CONSIGNE —
Recopiez la liste ci-dessous sans rien modifier, de sa toute première ligne jusqu'à la ligne contenant « aanbrengen van structuur », celle-ci incluse.

DONNÉES —
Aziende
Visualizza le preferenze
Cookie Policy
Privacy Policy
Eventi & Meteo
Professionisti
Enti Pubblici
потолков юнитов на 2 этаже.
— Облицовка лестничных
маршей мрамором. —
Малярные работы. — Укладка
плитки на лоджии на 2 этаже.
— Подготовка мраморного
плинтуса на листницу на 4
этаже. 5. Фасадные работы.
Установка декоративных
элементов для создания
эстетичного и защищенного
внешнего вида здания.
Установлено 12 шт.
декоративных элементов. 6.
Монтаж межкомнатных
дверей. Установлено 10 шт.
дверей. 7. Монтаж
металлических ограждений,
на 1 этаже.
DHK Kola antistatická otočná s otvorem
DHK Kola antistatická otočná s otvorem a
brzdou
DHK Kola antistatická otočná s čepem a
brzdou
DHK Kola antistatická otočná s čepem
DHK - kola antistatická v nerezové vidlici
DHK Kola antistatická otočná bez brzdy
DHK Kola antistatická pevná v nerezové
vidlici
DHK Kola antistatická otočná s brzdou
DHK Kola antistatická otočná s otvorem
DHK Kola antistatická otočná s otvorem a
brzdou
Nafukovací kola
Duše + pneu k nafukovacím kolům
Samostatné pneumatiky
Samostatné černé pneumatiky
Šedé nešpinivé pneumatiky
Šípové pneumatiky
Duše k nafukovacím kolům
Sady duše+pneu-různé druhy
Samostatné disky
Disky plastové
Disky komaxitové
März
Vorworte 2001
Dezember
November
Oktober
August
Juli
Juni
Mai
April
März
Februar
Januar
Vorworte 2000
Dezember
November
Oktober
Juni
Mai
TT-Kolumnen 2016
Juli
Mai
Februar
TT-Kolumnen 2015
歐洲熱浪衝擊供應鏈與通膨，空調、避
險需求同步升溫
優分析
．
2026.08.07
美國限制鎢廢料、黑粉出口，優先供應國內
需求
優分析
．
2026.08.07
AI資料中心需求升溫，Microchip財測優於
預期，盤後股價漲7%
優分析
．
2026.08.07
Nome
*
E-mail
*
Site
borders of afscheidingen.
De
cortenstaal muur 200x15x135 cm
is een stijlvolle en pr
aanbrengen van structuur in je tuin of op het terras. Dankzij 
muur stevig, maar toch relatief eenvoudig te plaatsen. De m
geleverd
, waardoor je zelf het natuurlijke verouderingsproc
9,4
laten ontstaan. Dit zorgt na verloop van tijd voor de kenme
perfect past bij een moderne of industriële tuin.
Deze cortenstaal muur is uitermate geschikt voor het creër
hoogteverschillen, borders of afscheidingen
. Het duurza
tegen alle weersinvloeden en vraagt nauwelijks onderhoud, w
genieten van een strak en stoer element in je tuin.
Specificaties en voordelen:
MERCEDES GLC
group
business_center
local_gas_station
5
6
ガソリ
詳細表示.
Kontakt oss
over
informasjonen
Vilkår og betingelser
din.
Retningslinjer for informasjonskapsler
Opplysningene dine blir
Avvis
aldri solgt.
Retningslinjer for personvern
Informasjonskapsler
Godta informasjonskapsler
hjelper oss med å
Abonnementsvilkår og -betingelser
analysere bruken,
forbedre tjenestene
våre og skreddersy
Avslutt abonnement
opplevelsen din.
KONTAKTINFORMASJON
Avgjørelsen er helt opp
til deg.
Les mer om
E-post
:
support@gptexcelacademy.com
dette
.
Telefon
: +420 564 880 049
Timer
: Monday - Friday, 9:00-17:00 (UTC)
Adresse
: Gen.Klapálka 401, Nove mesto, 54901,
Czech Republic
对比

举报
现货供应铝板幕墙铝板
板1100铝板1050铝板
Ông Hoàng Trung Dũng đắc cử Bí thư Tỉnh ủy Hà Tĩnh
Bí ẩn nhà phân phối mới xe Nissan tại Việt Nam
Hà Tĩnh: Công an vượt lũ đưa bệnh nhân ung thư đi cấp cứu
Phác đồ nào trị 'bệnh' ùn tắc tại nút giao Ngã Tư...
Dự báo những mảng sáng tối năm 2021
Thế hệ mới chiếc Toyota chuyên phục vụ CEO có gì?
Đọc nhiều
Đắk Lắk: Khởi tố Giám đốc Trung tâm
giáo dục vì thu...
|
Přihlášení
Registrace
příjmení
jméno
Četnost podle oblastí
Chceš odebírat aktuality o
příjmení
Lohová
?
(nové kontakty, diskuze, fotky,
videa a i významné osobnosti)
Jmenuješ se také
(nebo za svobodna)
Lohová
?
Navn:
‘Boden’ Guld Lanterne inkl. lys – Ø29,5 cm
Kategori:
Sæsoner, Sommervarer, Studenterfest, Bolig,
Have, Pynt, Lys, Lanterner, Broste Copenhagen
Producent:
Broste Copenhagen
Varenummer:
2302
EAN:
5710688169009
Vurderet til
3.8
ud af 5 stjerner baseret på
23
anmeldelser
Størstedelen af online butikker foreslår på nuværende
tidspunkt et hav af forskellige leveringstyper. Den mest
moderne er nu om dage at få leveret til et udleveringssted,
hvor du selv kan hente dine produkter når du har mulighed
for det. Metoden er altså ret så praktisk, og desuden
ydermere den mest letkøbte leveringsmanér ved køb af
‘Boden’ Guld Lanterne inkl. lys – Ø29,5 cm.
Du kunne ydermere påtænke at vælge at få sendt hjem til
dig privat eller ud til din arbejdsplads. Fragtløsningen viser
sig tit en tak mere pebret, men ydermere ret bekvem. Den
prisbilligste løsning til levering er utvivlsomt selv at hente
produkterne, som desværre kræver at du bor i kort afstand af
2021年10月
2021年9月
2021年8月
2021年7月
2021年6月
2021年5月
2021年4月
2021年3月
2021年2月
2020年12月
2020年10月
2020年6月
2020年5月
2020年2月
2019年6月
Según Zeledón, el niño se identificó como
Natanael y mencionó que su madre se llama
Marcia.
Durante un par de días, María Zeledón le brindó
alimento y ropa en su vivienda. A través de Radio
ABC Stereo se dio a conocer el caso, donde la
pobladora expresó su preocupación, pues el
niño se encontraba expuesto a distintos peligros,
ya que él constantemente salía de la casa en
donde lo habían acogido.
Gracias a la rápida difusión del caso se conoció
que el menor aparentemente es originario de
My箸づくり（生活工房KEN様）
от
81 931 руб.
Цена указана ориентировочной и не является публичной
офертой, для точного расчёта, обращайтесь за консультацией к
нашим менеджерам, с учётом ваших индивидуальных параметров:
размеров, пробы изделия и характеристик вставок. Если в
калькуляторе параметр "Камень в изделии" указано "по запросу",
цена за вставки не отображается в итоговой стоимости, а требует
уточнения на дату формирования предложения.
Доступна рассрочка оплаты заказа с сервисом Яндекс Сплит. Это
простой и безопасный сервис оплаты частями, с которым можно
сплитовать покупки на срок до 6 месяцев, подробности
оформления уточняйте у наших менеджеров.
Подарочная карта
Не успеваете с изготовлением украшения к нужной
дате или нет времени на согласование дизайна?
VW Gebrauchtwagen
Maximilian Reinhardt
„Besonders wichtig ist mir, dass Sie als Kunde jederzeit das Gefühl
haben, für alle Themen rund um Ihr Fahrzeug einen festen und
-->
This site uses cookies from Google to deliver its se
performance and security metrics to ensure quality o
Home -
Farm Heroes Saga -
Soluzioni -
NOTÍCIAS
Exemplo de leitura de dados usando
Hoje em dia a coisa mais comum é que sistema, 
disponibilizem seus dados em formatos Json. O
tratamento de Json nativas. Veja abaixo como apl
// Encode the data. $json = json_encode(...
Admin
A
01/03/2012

RÉPONSE —
Aziende
Visualizza le preferenze
Cookie Policy
Privacy Policy
Eventi & Meteo
Professionisti
Enti Pubblici
потолков юнитов на 2 этаже.
— Облицовка лестничных
маршей мрамором. —
Малярные работы. — Укладка
плитки на лоджии на 2 этаже.
— Подготовка мраморного
плинтуса на листницу на 4
этаже. 5. Фасадные работы.
Установка декоративных
элементов для создания
эстетичного и защищенного
внешнего вида здания.
Установлено 12 шт.
декоративных элементов. 6.
Монтаж межкомнатных
дверей. Установлено 10 шт.
дверей. 7. Монтаж
металлических ограждений,
на 1 этаже.
DHK Kola antistatická otočná s otvorem
DHK Kola antistatická otočná s otvorem a
brzdou
DHK Kola antistatická otočná s čepem a
brzdou
DHK Kola antistatická otočná s čepem
DHK - kola antistatická v nerezové vidlici
DHK Kola antistatická otočná bez brzdy
DHK Kola antistatická pevná v nerezové
vidlici
DHK Kola antistatická otočná s brzdou
DHK Kola antistatická otočná s otvorem
DHK Kola antistatická otočná s otvorem a
brzdou
Nafukovací kola
Duše + pneu k nafukovacím kolům
Samostatné pneumatiky
Samostatné černé pneumatiky
Šedé nešpinivé pneumatiky
Šípové pneumatiky
Duše k nafukovacím kolům
Sady duše+pneu-různé druhy
Samostatné disky
Disky plastové
Disky komaxitové
März
Vorworte 2001
Dezember
November
Oktober
August
Juli
Juni
Mai
April
März
Februar
Januar
Vorworte 2000
Dezember
November
Oktober
Juni
Mai
TT-Kolumnen 2016
Juli
Mai
Februar
TT-Kolumnen 2015
歐洲熱浪衝擊供應鏈與通膨，空調、避
險需求同步升溫
優分析
．
2026.08.07
美國限制鎢廢料、黑粉出口，優先供應國內
需求
優分析
．
2026.08.07
AI資料中心需求升溫，Microchip財測優於
預期，盤後股價漲7%
優分析
．
2026.08.07
Nome
*
E-mail
*
Site
borders of afscheidingen.
De
cortenstaal muur 200x15x135 cm
is een stijlvolle en pr
aanbrengen van structuur in je tuin of op het terras. Dankzij 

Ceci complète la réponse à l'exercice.